According to Facebook, Project Aria glasses are designed purely for research purposes and not a consumer-ready product. The company further made the point to emphasize that these glasses are not even considered a prototype. Facebook states that these glasses are a research device that will utilize sensors built-into the frame to capture audio and video from the wearer’s point of view, as well as eye movement and location-based data. By doing so, the Facebook Reality Labs research team will be able to figure out and understand not only how to build a fully functional pair of augmented reality glasses with all the right components, but also ensure how it will perform in the real world.

LiveMaps, which was originally announced at last year’s Oculus Connect conference, will be integral to helping people use augmented reality glasses in the real world by helping to bridge the physical and virtual divide to bring people closer together. Using machine perception, LiveMaps constructs a virtual representation of parts of the world that are relevant to the wear, allowing future AR devices to be able to efficiently see, analyze, and understand the world around them and ultimately better serve those who use them.

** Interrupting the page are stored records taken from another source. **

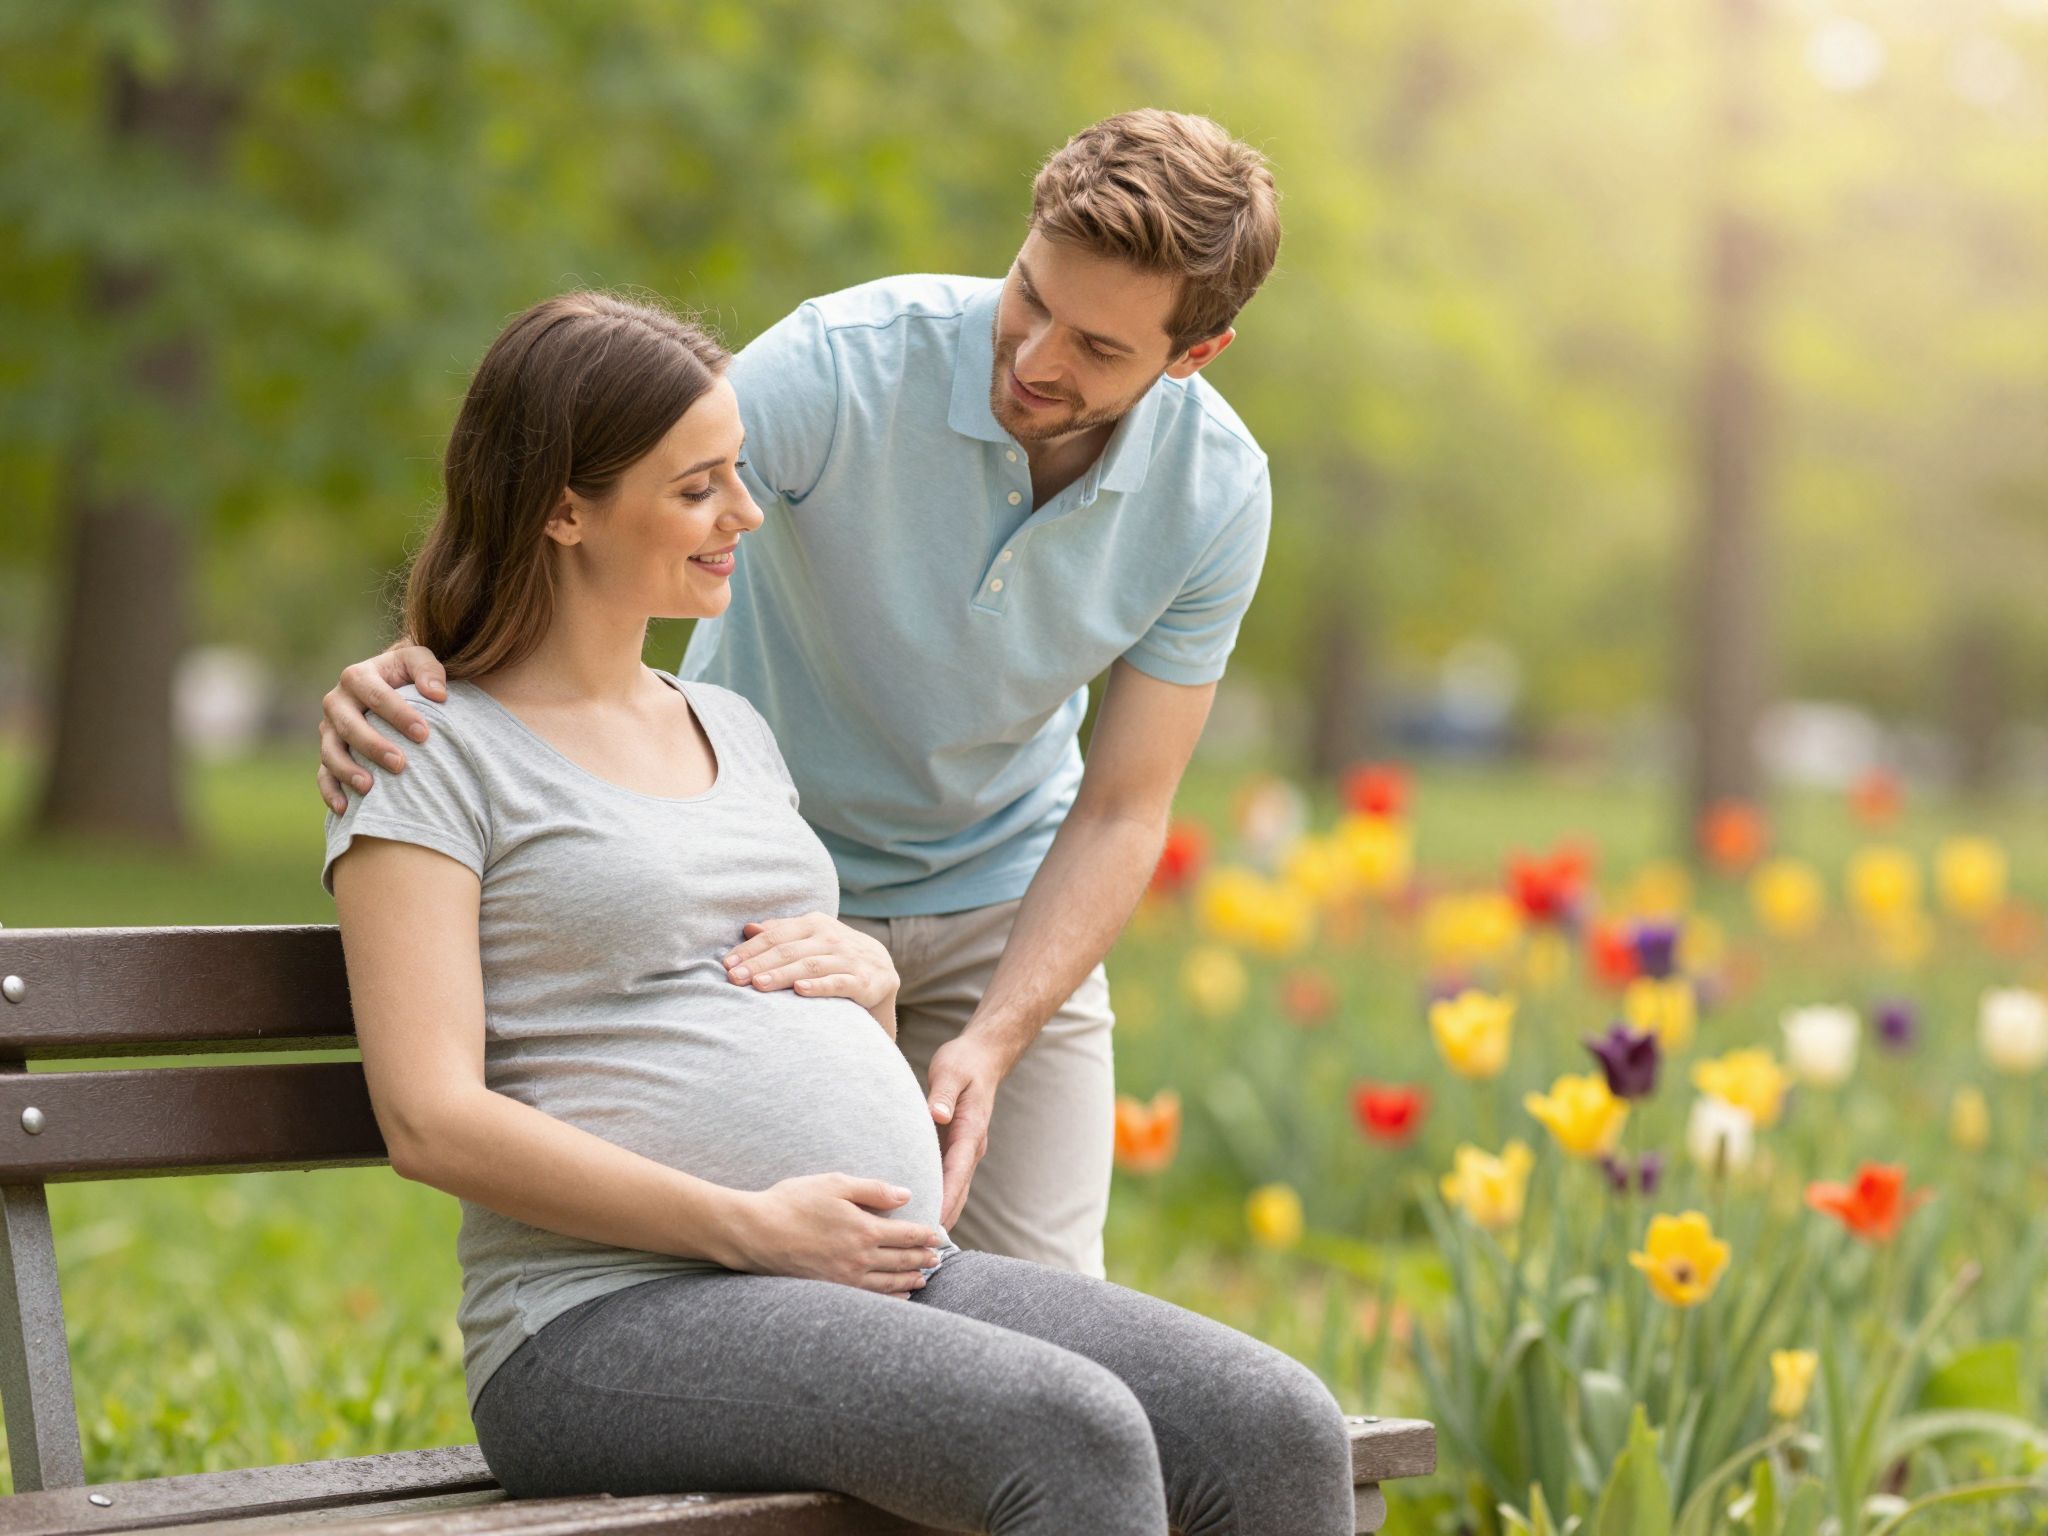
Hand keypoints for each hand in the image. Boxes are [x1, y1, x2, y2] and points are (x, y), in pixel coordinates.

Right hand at [318, 644, 449, 813]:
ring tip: (369, 787)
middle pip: (349, 726)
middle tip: (400, 764)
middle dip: (373, 746)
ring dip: (347, 771)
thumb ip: (428, 670)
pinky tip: (345, 809)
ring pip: (330, 752)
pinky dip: (330, 791)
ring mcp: (329, 729)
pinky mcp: (328, 752)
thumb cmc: (408, 674)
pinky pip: (323, 774)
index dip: (399, 714)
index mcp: (357, 677)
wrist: (388, 683)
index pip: (376, 695)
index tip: (424, 734)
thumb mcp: (418, 660)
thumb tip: (438, 694)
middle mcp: (337, 702)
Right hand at [719, 1174, 941, 1297]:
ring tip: (924, 1278)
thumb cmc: (793, 1202)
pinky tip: (898, 1296)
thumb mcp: (835, 1184)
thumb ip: (873, 1189)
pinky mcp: (831, 1290)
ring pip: (889, 1283)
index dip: (925, 1236)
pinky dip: (890, 1298)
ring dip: (910, 1280)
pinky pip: (870, 1298)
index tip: (939, 1237)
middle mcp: (860, 1258)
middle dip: (922, 1259)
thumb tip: (905, 1195)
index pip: (906, 1235)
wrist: (756, 1234)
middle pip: (901, 1260)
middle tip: (937, 1259)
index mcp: (864, 1229)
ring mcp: (846, 1279)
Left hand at [722, 914, 898, 1011]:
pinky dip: (819, 986)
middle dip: (758, 964)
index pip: (776, 936)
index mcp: (814, 923)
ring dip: (782, 975)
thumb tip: (748, 928)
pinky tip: (800, 990)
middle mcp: (831, 937)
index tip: (727, 964)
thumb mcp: (810, 938)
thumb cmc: (835, 953)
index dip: (750, 950)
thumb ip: (781, 933)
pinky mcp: (864, 981)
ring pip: (810, 966)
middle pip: (788, 951)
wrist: (882, 969)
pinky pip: (839, 983)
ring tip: (758, 986)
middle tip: (734, 978)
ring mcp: (848, 958)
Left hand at [926, 1032, 1011, 1228]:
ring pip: (955, 1189)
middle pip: (958, 1191)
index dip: (945, 1199)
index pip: (955, 1173)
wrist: (984, 1057)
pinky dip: (940, 1197)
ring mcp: (967, 1149)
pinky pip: (949, 1179)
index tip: (933, 1223)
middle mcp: (971, 1146)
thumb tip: (937, 1115)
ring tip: (920, 1240)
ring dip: (943, 1212)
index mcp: (969, 1131)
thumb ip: (942, 1094)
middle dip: (943, 1217)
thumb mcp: (950, 1072)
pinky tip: (923, 1210)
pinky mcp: (959, 1147)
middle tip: (922, 1245)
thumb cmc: (963, 1063)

Facebook will also be partnering with Carnegie Mellon University’s Cognitive Assistance Lab to build 3D maps of museums and airports. The data gathered will be used to explore and understand how AR technology can benefit people with varying physical abilities, such as those with visual impairments, better navigate their surroundings.

Starting this month, the company says it will begin real-world testing of its Project Aria glasses with a select group of specially trained Facebook employees and contractors to gather data that will help the company’s researchers and engineers understand how the future AR can work in practice within everyday society. The company hopes that the research will help address technical and ethical issues that may arise in areas like hardware technology and design, data collection, and privacy protections for users and the general public before an AR device like this hits the market.